DIRECTIVE 1 » Copy word for word the section of the passage on AI and creative work that opens with the words containing "8 Tensions and" and closes with "work are excluded?".
DIRECTIVE 2 » Using the passage on AI and creative work, decide whether each statement agrees with it: (a) Watson was trained on more than 100 horror film trailers; (b) a human editor chose which scenes of Morgan went into the trailer; (c) Mackay developed five principles for evaluating how well a tool supports a task. Answer yes or no for each, and quote the words from the passage that decide it.

TEXT BLOCK »
______
To evaluate how well a tool supports a task, Mackay [142] has developed three principles, focusing on the details of interaction: Is the technology discoverable, appropriable, and expressive? Discoverability refers to how well the technology guides the user to discover its functionalities – “can the user easily and quickly learn what the technology is designed to do?” – either via visual cues or progressive guidance [142]. Adaptability refers to the extent to which users are able to appropriate the technology and adapt it to accomplish things outside of what it was originally designed to do. Finally, expressivity asks about the technology: “Can it capture human variation, both intentional and unintentional? Can users control it, but also be surprised by and work with it?” [142]. These principles, when used to look at technology-supported creative work, reveal common concerns people have when interacting with digital tools.

8 Tensions and Challenges Across Positions

We have articulated four epistemic positions that characterize dominant understandings of creative work in creativity-oriented research and practice. Each position casts light on different aspects of creative work and thus has different trade-offs when translated into design or technical knowledge. In what follows, we present four provocations in response to each position, each representing a specific tension or challenge associated with the view.

8.1 Problem-solving: deletion of essential, but often invisible work

How does a systems view change what gets counted as work? What forms of work are excluded?
The problem-solving view posits that creative work can be represented in terms of models and rational steps. This view has served as the basis for the “magical” [45] rhetoric around the ability of AI systems to perform traditionally human tasks, as exemplified by IBM’s supercomputer-produced trailer for the film Morgan.
The movie trailer was made using the supercomputer Watson. To train Watson, over 100 horror film trailers were fed into its system. Watson then conducted a series of visual, sound and composition analyses on each scene in order to identify common dynamics of a trailer. Using that model, Watson processed 90 minutes of Morgan to select the scenes to include in the trailer. A human editor was subsequently brought in to assemble these scenes into the final trailer. The Wired article featuring this use of Watson emphasizes that “introducing the AI shortened the process down to only 24 hours when it typically takes around 10 to 30 days to complete a trailer” [2]. However, what exactly is lost in this account of creative work? Does this narrative represent an ideal depiction of future creative partnerships between humans and AI?
In Art Worlds [16], Becker discusses artistic production as relying on a network of support staff, in addition to the artist. From this collaborative view, the richness of knowledge emerges from close interactions with other individuals and the environment. In the AI-generated trailer example, the original model of collaboration based on communication, cooperation, and negotiation among staff members is replaced by a model of curation by a single film editor. Creative work here is no longer about navigating a complex web of social dynamics – it now consists of tweaking parameter values, selecting scenes and stitching them together. This perpetuates seeing the “support staff” as merely a resource (rather than central to the creative process), whose work can be replaced.
Star discusses these “deletions” of practices in the context of knowledge transfer in expert systems [131]. In her case study, engineers express that their personal interpretation of what goes into a knowledge base becomes obscured, thus “deleted”. Similarly, in the case of Morgan, the human knowledge that is deemed relevant to the making of the trailer is limited narrowly to the ability to select scenes based on a formalizable set of parameters (such as “fast-paced”, “dark”, “length of the clips”, etc.). Other situational and negotiated aspects of knowledge that are hard to computationally encode are omitted.
______
DATA EXCERPT »
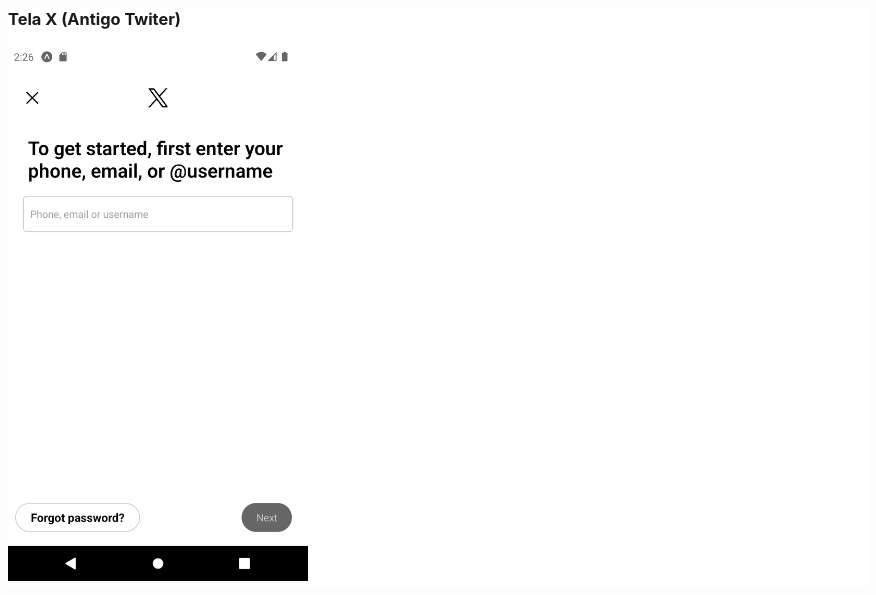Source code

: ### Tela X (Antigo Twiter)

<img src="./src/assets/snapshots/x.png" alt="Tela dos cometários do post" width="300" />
______
PROBLEM SOLUTION 1 »
8 Tensions and Challenges Across Positions

We have articulated four epistemic positions that characterize dominant understandings of creative work in creativity-oriented research and practice. Each position casts light on different aspects of creative work and thus has different trade-offs when translated into design or technical knowledge. In what follows, we present four provocations in response to each position, each representing a specific tension or challenge associated with the view.

8.1 Problem-solving: deletion of essential, but often invisible work

How does a systems view change what gets counted as work? What forms of work are excluded?

PROBLEM SOLUTION 2 »
(a) Yes: "over 100 horror film trailers were fed into its system."
(b) No: "Watson processed 90 minutes of Morgan to select the scenes to include in the trailer."
(c) No: "Mackay [142] has developed three principles."